Telehealth is central to that mission. UHealth’s telehealth medicine program has expanded to 50 Miami-Dade County Fire Rescue trucks with telehealth capabilities. These capabilities allow paramedics to call or send videos to physicians using a tablet computer in the EMS vehicle, so doctors can begin visually assessing a patient and prescribing time-sensitive medication before they get to the hospital.

During training, community paramedics use a tablet computer to contact physicians by video.

During training, community paramedics use a tablet computer to contact physicians by video. Photo courtesy of the Gordon Center for Simulation and Innovation in Medical Education.

This, for a patient in critical condition, can mean the difference between life and death.

In two years, all Miami-Dade Fire Rescue units will have telehealth capabilities, Brotons says.

Telehealth capabilities also allowed Floridians in more rural areas, often where hurricanes hit the hardest, to speak with health care professionals and receive medical attention they otherwise wouldn’t receive.

This integrated community element of paramedicine is another focus of the center, particularly to alleviate the overwhelming stress put on health systems and emergency departments (EDs) nationwide during a health care workforce shortage.

“A lot of people can’t afford insurance, but that doesn’t mean that they should go to the [ED] for all their health care needs. That’s why this is so important, this type of community approach,” he explains.

Brotons notes that a high number of patients discharged from the ED are readmitted within 30 days, often due to complications related to a failure to fill their prescriptions.

“If those patients get readmitted to the hospitals, guess what? The hospitals cannot bill for them. That’s huge,” explains Brotons. “Think about the impact on the hospital. Now, think about the impact it has on 911 when we’re going back to pick up a patient and bring them to the ED when they really don’t need to go.”

Thus, the center trains community paramedics and emergency medical technicians to pay home visits to patients within 24 hours of discharge to ensure patients have access to their prescriptions and are in a safe environment where they’ll be able to recover.

“That community paramedic’s role is really social services. Their job is to make sure that that patient has everything they need to hopefully be okay,” Brotons says.

As a result of these programs, readmission rates have dropped dramatically.

“Hospitals can save thousands of dollars, 911 is not burdened with transporting patients that don’t need to go, and you’re getting to learn [about] your citizens in your own community, and they appreciate it more,” he says.
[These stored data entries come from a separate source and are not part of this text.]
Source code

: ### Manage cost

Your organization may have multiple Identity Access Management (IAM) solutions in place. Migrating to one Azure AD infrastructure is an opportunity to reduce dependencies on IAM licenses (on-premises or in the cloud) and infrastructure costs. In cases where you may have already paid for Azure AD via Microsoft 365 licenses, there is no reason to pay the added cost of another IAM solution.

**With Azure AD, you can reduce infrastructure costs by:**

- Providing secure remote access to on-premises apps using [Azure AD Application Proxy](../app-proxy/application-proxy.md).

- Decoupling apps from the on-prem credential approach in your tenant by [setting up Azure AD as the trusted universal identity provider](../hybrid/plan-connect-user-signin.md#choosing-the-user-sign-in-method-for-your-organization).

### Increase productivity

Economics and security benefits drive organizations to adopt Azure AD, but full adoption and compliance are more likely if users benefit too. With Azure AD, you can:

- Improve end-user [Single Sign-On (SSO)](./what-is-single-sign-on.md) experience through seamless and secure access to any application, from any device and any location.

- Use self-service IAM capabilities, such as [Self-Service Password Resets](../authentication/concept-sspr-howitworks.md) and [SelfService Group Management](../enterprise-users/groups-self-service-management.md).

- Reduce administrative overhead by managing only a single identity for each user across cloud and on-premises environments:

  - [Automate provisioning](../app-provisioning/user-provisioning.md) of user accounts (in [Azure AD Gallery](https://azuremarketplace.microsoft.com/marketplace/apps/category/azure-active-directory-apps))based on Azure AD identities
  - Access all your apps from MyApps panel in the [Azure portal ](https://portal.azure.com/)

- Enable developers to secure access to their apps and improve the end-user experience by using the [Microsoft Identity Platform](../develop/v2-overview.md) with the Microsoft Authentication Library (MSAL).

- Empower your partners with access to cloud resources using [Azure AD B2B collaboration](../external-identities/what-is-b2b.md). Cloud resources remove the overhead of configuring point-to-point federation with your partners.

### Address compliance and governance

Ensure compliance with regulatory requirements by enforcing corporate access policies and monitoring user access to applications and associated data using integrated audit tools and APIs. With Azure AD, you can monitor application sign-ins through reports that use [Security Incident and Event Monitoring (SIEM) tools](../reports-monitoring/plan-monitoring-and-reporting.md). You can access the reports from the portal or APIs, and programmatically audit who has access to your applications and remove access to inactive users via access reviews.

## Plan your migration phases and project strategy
However, the retired battalion chief stresses the importance of centering community paramedicine protocol on each community’s particular needs.

“What worked for us in the Keys doesn’t work here in Dade County, or it may not work in Brevard County or Broward County,” he explains. “It’s [about] what the community needs are and the demographics and the patients that need this help.”

The Gordon Center also works beyond its Miami community, including by collaborating with the U.S. Army for more than 20 years to develop and implement training to save lives on the battlefield. Most notably, however, the center provides training to the White House Medical Unit, which Brotons describes as an honor.

Instructors and students at the Gordon Center take part in an emergency simulation.

Instructors and students at the Gordon Center take part in an emergency simulation. Photo courtesy of the Gordon Center for Simulation and Innovation in Medical Education.

“They can go and train anywhere if you think about it. And they come here, to the Gordon Center, for their training,” he says.

As for the future of the center’s trainings, Brotons says the goal is to launch the first community paramedicine curriculum in Florida.

“Community paramedicine is the future. Everyone’s testing this out and going through the ‘How do we do this in our backyard?’ type of thing,” he says.

That’s why Brotons aims to create a curriculum for all Florida fire rescue and EMS units to adopt and use as a pathway for improved patient care.

“You know the most famous saying, ‘It takes a village?’ Well, in a sense, it takes a community,” Brotons says.